The NPCC, meeting in Boise July 10-11, recommended funding of the list of projects by the Bonneville Power Administration, which markets power produced at federal dams in the Columbia River basin, which includes the Snake and Willamette rivers. BPA funds fish and wildlife restoration projects, in large part through the Council’s Columbia River Basin Fish and Wildlife Program, as mitigation for hydro system impacts, to satisfy tribal trust and treaty obligations and to boost stocks listed under the Endangered Species Act.


The Council is charged with recommending implementation of projects for fiscal years 2013 through 2017.


Bonneville during its contracting process will decide on specific funding levels for particular projects.


The recent recommendation is part of a process designed by the Council and staff to review projects submitted for funding. The process includes an assessment of each project for technical merit by the Council’s independent Scientific Review Panel. The Council over the past two years has completed reviews of project proposals in its research, monitoring and evaluation/artificial production and wildlife categories.
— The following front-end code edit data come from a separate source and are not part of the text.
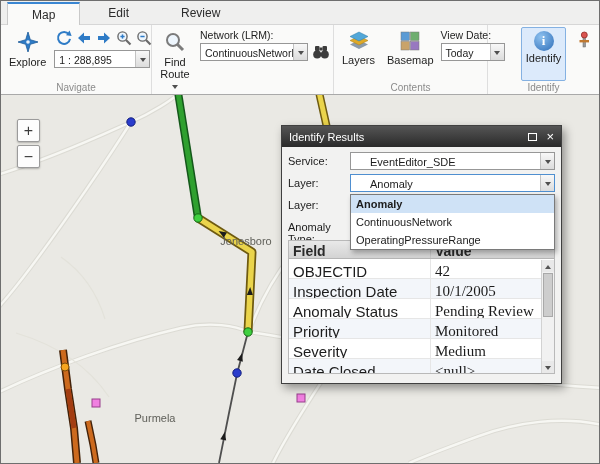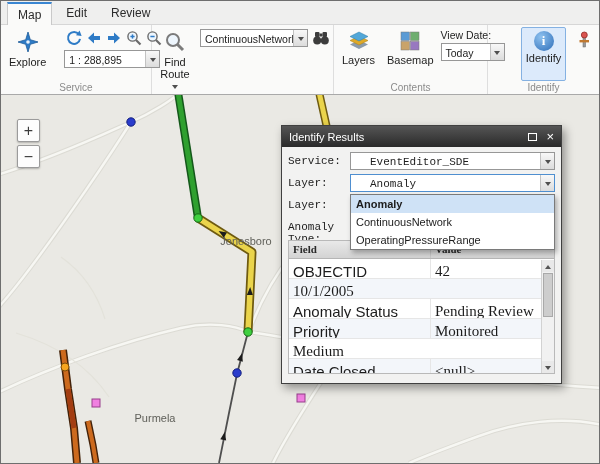--- a/index.html
+++ b/index.html
@@ -11,7 +11,7 @@
   }
   
   .tabbar { height:24px; background:#efefee; display:flex; padding-left:6px; border-bottom:1px solid #d6d6d6; }
-  .tab { padding:0 10px; margin-right:4px; font-size:12px; color:#2b2b2b; display:flex; align-items:center; margin-top:1px; }
+  .tab { padding:0 24px; margin-right:4px; font-size:12px; color:#2b2b2b; display:flex; align-items:center; margin-top:1px; }
   .tab.active { background:#fafaf9; border:1px solid #c9c9c9; border-top:2px solid #3a86d2; border-bottom:none; margin-bottom:-1px; }
   
   .ribbon { height:70px; background:#fafaf9; display:flex; border-bottom:1px solid #a9a9a9; }

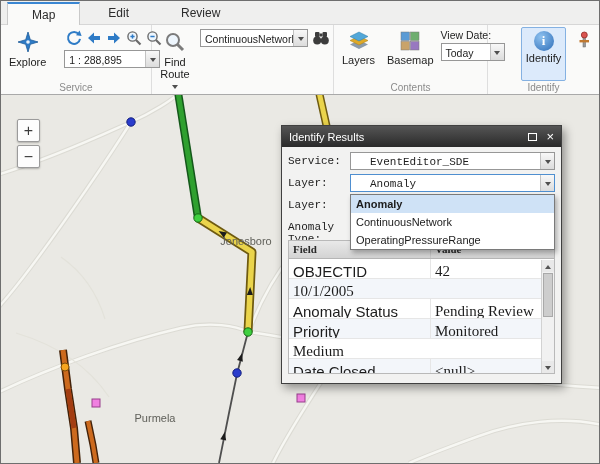--- a/index.html
+++ b/index.html
@@ -154,6 +154,7 @@
         <i class="tri-down"></i>
       </div>
       <div class="stack" style="gap:2px">
+        <span class="small-label">Network (LRM):</span>
         <div style="display:flex; gap:3px; align-items:center">
           <div class="combo sm" style="width:108px">
             <span class="cval">ContinuousNetwork</span>

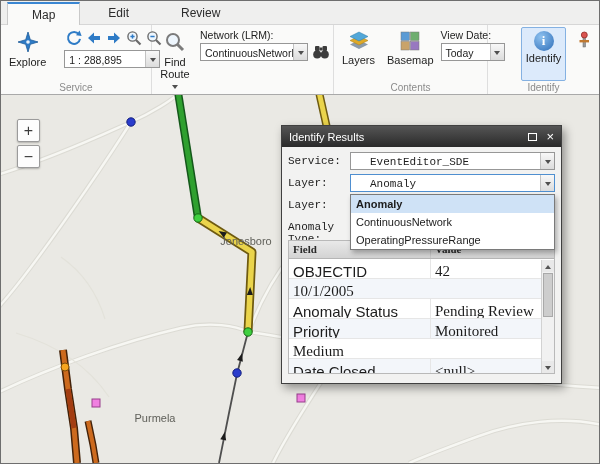--- a/index.html
+++ b/index.html
@@ -86,7 +86,7 @@
 <div class="ribbon">
 
   <div class="rgroup" style="width:150px">
-    <div class="rg-content" style="gap:13px">
+    <div class="rg-content" style="gap:3px">
       <div class="bigbtn">
         <span>
           <svg width="22" height="22" viewBox="0 0 22 22">

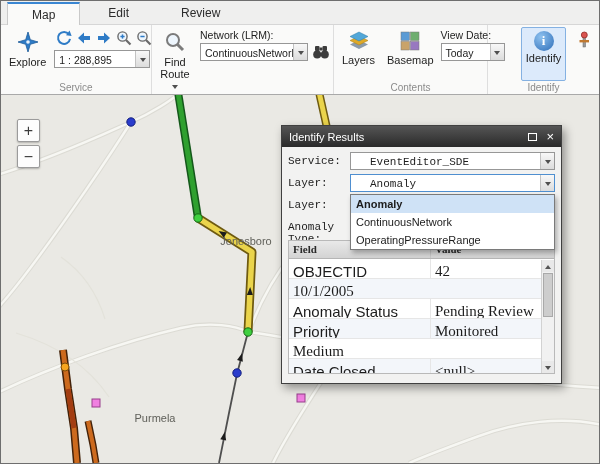--- a/index.html
+++ b/index.html
@@ -138,7 +138,7 @@
         </div>
       </div>
     </div>
-    <div class="rg-label">Service</div>
+    <div class="rg-label">Navigate</div>
   </div>
 
   <div class="rgroup" style="width:182px">

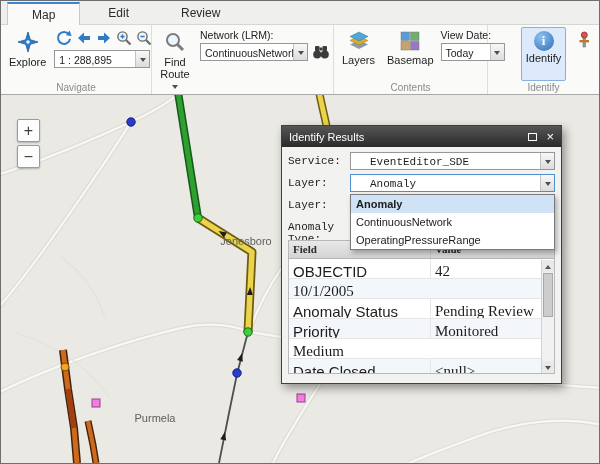--- a/index.html
+++ b/index.html
@@ -51,7 +51,7 @@
   .pmax { width:9px; height:8px; border:1px solid #fff; margin-right:9px; }
   .pclose { color:#fff; font-size:13px; line-height:10px; }
   .pbody { position:relative; flex:1; padding:5px 6px 0; }
-  .prow { display:flex; height:16px; margin-bottom:6px;font-family:Liberation Mono, monospace; }
+  .prow { display:flex; height:16px; margin-bottom:6px; }
   .plabel { width:62px; font-size:11px; padding-top:3px; color:#1c1c1c; }
   .prow .combo { flex:1;padding-left:15px; }
   .combo.focused { border-color:#4f8fd0; }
The project funding requests within the resident fish category were led by a $14.1 million total from the Kootenai Tribe of Idaho, which last year embarked on a major habitat restoration in the river that is intended to benefit burbot, white sturgeon and other native species. The resident fish category funding requests for fiscal year 2013 total nearly $47 million. The projects are expected to improve the status of resident fish above dams in the system that block off upstream and downstream passage or former residents such as salmon.